在我的 Windows 7 x64 系统上构建 RELEASE 得到的结果是:
test1() took 00:00:03.8041522
test2() took 00:00:01.7916698
test2() was 2.1 times as fast.
因此,将循环移动到 switch 语句中可以使其速度快两倍。
现在让我们通过在 doWork() 中添加一些代码来让它更真实一点:
using System;
using System.Diagnostics;
namespace Demo
{
class Program
{
static void Main(string[] args)
{
int count = 1000000000;
Stopwatch sw = Stopwatch.StartNew();
for (int way = 1; way <= 3; ++way)
test1(count, way);
var elapsed1 = sw.Elapsed;
Console.WriteLine("test1() took " + elapsed1);
sw.Restart();
for (int way = 1; way <= 3; ++way)
test2(count, way);
var elapsed2 = sw.Elapsed;
Console.WriteLine("test2() took " + elapsed2);
Console.WriteLine("test2() was {0:f1} times as fast.", + ((double)elapsed1.Ticks)/elapsed2.Ticks);
}
static int test1(int count, int way)
{
int total1 = 0, total2 = 0, total3 = 0;
for (int i = 0; i < count; ++i)
{
switch (way)
{
case 1: doWork1(i, ref total1); break;
case 2: doWork2(i, ref total2); break;
case 3: doWork3(i, ref total3); break;
}
}
return total1 + total2 + total3;
}
static int test2(int count, int way)
{
int total1 = 0, total2 = 0, total3 = 0;
switch (way)
{
case 1:
for (int i = 0; i < count; ++i)
doWork1(i, ref total1);
break;
case 2:
for (int i = 0; i < count; ++i)
doWork2(i, ref total2);
break;
case 3:
for (int i = 0; i < count; ++i)
doWork3(i, ref total3);
break;
}
return total1 + total2 + total3;
}
static void doWork1(int n, ref int total)
{
total += n;
}
static void doWork2(int n, ref int total)
{
total += n;
}
static void doWork3(int n, ref int total)
{
total += n;
}
}
}
现在我得到这些结果:
test1() took 00:00:03.9153776
test2() took 00:00:05.3220507
test2() was 0.7 times as fast.
现在将循环放入开关变得更慢了!这种违反直觉的结果是这类事情的典型表现,并说明了为什么在尝试优化代码时应该始终执行时序测试。
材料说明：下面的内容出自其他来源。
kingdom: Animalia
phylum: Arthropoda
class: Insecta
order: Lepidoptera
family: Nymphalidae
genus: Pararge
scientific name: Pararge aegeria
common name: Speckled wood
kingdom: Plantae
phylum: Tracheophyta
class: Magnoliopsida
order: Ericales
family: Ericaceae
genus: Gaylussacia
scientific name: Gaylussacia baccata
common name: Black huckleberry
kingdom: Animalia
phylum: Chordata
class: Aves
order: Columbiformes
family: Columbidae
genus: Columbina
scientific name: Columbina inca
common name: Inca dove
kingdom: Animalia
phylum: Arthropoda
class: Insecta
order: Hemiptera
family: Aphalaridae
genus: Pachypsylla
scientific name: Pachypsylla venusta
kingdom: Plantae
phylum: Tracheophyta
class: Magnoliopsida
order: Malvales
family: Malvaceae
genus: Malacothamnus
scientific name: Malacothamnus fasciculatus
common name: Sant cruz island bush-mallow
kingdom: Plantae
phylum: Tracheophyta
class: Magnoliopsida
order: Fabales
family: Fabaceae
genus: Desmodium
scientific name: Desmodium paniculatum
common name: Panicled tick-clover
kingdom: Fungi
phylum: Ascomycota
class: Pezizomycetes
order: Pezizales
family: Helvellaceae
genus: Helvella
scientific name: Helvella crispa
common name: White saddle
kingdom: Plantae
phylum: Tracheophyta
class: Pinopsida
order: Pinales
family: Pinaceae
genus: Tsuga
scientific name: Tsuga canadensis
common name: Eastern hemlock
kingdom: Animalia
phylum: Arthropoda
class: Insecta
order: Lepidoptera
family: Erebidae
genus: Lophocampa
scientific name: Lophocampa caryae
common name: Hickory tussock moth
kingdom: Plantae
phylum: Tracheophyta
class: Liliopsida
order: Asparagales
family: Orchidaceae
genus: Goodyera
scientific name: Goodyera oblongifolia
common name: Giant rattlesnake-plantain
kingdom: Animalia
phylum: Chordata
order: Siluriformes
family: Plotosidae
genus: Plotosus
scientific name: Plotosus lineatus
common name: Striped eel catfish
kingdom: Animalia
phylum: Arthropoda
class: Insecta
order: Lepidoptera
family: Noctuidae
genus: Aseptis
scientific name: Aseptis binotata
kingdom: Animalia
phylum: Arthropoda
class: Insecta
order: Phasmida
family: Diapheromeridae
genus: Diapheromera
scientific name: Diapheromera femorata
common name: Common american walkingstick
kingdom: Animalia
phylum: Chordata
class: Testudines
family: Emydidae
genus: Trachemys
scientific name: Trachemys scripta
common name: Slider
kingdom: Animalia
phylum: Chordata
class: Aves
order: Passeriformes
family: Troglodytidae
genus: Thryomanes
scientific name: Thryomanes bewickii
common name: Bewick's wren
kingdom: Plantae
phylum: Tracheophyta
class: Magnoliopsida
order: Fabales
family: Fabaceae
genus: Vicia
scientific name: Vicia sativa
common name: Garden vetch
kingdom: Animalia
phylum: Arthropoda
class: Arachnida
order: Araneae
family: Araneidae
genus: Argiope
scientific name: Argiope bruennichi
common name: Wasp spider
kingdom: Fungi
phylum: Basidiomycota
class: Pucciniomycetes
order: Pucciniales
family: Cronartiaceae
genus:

(并且像这样优化代码通常是你甚至不应该做的事情,除非你有充分的理由怀疑存在瓶颈。你最好花时间清理你的代码。;))
我做了一些其他测试,对于稍微简单的 doWork() 方法,test2() 方法更快。这在很大程度上取决于 JIT 编译器可以对优化做什么。
注意:我认为我的第二个测试代码的速度差异的原因是因为 JIT 编译器可以在内联对 doWork() 的调用时优化掉 'ref' 调用,当它们不在循环中时,如 test1() ; 而对于 test2() 它不能(出于某种原因)。